* _YOUR OBJECTIVE_
Beginning with the line that holds "left shoulder: (649, 455)" in the data below, give again every line through the one that holds "left elbow: (195, 256)", exactly as written.

* _RECORDS TO PROCESS_
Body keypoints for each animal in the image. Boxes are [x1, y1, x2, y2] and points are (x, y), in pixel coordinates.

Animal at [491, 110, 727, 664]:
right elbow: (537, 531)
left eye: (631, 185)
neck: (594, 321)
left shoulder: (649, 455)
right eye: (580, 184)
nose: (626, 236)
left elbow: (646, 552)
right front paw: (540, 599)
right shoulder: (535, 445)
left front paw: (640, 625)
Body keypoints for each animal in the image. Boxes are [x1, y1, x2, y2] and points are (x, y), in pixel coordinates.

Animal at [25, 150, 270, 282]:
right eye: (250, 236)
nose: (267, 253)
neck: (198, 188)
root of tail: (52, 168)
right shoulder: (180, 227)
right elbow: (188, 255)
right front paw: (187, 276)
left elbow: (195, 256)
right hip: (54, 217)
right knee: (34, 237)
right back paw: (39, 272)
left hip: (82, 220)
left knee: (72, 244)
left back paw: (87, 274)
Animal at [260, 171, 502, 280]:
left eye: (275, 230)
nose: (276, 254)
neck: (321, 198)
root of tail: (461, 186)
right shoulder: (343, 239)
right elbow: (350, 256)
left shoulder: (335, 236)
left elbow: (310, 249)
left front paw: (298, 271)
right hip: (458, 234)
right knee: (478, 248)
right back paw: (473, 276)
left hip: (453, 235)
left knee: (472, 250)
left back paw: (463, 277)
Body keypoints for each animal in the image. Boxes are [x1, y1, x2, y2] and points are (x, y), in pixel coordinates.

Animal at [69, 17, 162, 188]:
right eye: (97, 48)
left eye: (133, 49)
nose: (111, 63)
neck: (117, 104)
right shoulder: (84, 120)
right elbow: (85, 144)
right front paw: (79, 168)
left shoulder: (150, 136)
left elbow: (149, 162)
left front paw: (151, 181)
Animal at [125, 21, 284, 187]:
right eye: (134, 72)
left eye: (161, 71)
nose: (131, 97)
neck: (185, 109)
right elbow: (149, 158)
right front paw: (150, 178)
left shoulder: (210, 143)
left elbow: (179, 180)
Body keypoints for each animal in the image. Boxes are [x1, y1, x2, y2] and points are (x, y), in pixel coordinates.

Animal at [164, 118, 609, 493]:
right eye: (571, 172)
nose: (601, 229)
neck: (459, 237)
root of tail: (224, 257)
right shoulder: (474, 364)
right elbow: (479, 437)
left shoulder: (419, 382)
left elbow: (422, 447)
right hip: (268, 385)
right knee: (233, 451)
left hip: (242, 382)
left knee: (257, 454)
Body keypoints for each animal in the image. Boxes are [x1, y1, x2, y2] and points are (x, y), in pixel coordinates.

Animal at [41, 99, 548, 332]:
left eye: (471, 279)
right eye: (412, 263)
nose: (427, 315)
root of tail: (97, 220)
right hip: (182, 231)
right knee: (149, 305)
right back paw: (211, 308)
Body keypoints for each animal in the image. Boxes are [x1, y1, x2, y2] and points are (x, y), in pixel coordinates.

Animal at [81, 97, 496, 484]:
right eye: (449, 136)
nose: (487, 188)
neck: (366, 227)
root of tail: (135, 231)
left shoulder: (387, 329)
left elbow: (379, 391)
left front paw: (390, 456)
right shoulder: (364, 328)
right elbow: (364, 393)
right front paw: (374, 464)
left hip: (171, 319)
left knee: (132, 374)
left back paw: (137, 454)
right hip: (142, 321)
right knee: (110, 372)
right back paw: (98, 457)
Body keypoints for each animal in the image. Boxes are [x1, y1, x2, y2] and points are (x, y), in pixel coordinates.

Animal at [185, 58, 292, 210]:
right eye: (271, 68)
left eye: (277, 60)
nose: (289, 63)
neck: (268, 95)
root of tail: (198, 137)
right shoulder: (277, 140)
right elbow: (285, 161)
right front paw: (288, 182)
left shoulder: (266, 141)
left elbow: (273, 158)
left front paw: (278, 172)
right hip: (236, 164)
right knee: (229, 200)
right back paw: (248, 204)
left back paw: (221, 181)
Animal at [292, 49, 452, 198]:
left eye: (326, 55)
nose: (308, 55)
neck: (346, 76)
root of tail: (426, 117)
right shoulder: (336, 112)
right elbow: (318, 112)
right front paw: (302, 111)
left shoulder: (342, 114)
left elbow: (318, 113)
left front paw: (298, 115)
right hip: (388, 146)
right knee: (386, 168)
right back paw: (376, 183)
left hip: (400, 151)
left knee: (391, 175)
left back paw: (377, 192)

...

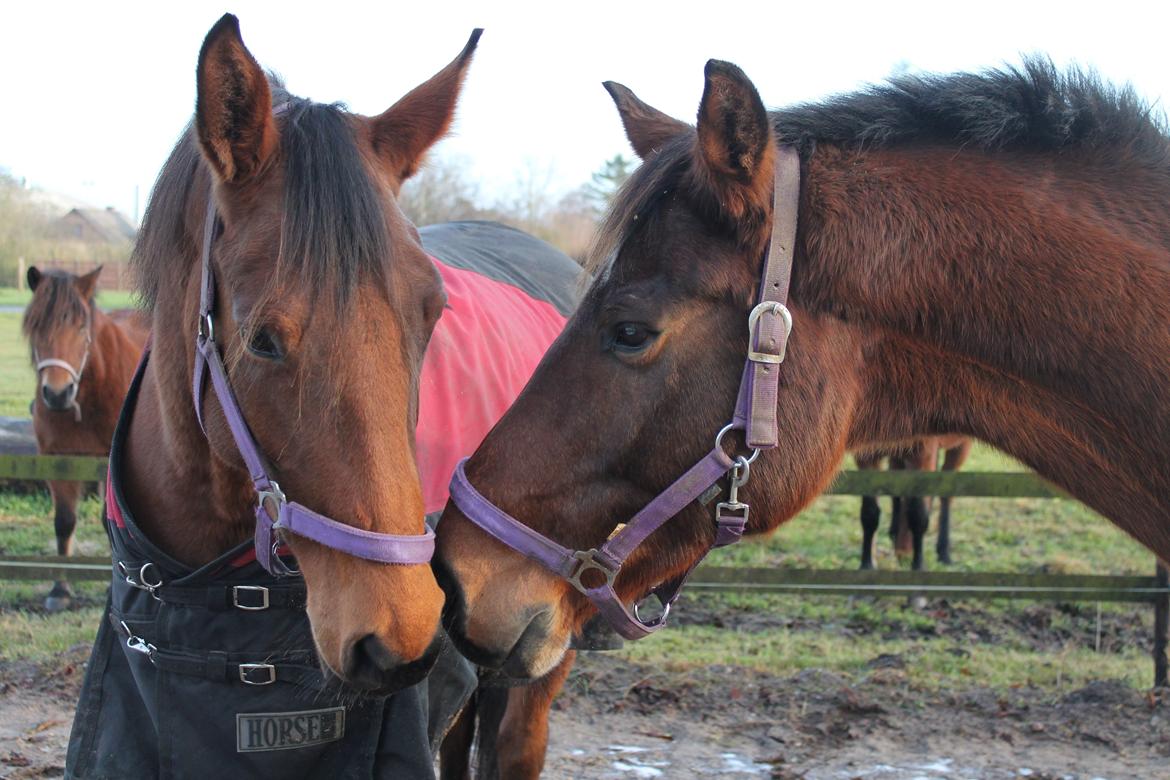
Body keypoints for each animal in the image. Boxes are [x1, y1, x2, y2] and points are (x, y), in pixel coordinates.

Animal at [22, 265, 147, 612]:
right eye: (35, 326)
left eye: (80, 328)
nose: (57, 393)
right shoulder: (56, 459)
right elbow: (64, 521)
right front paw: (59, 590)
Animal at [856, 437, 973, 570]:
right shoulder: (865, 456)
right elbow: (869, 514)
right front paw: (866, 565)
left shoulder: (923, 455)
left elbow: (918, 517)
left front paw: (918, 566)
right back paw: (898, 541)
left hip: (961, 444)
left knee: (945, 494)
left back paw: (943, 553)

...

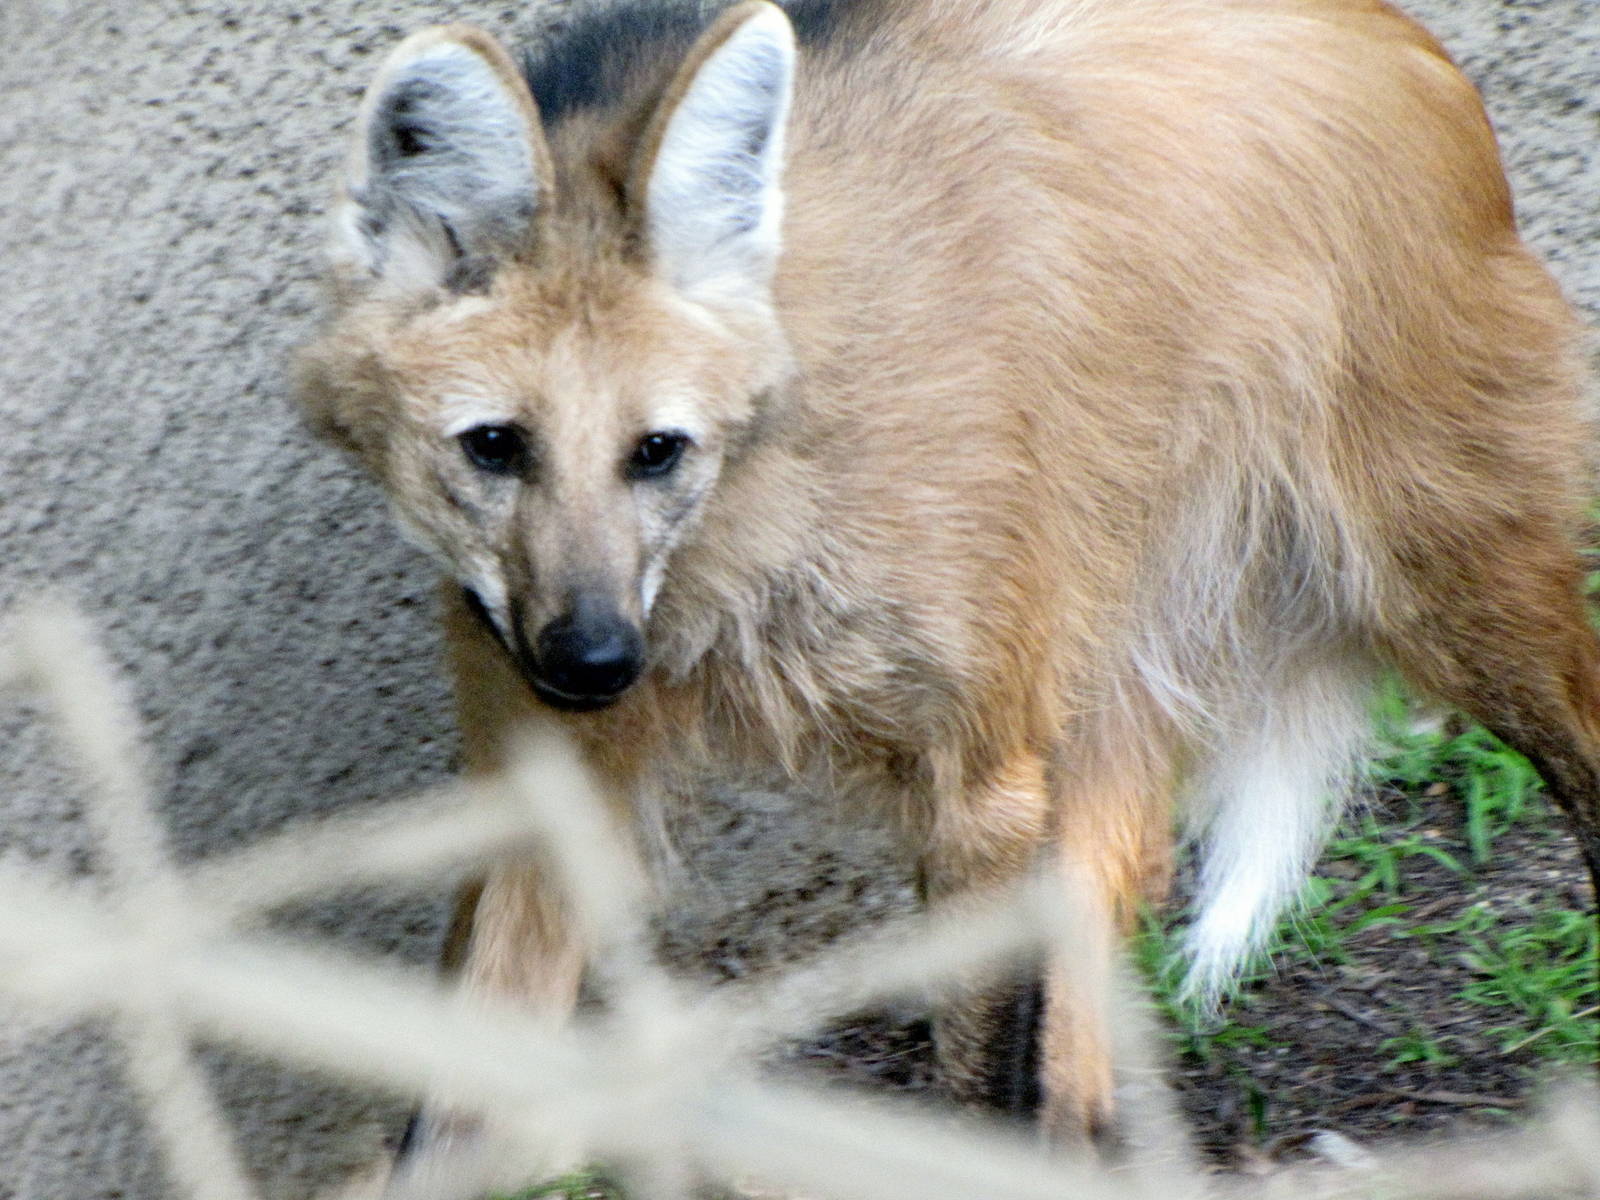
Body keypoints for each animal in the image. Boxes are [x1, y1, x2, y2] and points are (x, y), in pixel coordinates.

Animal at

* _RESULT BELOW_
left shoulder: (649, 455)
right eye: (580, 184)
nose: (626, 236)
left elbow: (646, 552)
right front paw: (540, 599)
right shoulder: (535, 445)
left front paw: (640, 625)
Body keypoints for each animal in the image. Boxes are [x1, y1, x2, y2] and points are (x, y), in pixel coordinates.

Animal at [25, 150, 270, 282]:
right eye: (250, 236)
nose: (267, 253)
neck: (198, 188)
root of tail: (52, 168)
right shoulder: (180, 227)
right elbow: (188, 255)
right front paw: (187, 276)
left elbow: (195, 256)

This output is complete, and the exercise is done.